▸ Brief
Your answer is the lines below, exactly, from the one that contains "See [LICENSE](licensing/LICENSE) for details." through the one that contains "Copyright (C) Intel Corporation", both included.

════════════════

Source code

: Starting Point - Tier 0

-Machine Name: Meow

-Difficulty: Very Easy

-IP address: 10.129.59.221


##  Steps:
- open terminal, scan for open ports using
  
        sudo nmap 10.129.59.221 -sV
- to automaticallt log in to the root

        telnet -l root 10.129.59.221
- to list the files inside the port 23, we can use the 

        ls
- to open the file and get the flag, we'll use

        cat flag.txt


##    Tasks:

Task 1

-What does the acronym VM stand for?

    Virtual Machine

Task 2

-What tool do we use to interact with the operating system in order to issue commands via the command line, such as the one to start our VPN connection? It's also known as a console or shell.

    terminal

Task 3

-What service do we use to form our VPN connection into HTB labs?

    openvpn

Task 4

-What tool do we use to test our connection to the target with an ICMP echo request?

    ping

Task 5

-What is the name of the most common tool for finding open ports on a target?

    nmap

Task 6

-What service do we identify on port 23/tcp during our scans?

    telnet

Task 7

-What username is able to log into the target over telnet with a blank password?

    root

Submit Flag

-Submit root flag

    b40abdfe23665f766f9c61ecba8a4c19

════════════════

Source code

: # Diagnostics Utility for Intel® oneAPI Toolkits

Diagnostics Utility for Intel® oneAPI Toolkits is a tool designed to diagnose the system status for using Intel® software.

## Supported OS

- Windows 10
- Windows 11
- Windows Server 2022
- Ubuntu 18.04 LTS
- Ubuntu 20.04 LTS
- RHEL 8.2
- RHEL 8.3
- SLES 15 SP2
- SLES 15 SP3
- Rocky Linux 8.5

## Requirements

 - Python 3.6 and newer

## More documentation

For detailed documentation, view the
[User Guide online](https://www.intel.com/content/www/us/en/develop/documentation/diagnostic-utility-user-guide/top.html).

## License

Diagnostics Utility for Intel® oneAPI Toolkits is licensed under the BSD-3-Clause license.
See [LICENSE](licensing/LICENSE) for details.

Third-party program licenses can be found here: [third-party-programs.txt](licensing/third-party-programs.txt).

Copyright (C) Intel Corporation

════════════════

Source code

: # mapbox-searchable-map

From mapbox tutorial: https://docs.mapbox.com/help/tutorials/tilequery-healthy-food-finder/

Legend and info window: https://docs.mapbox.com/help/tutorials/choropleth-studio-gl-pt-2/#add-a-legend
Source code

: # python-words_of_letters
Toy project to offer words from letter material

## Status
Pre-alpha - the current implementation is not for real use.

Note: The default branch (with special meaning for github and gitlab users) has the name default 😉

════════════════

▸ Task result
See [LICENSE](licensing/LICENSE) for details.

Third-party program licenses can be found here: [third-party-programs.txt](licensing/third-party-programs.txt).

Copyright (C) Intel Corporation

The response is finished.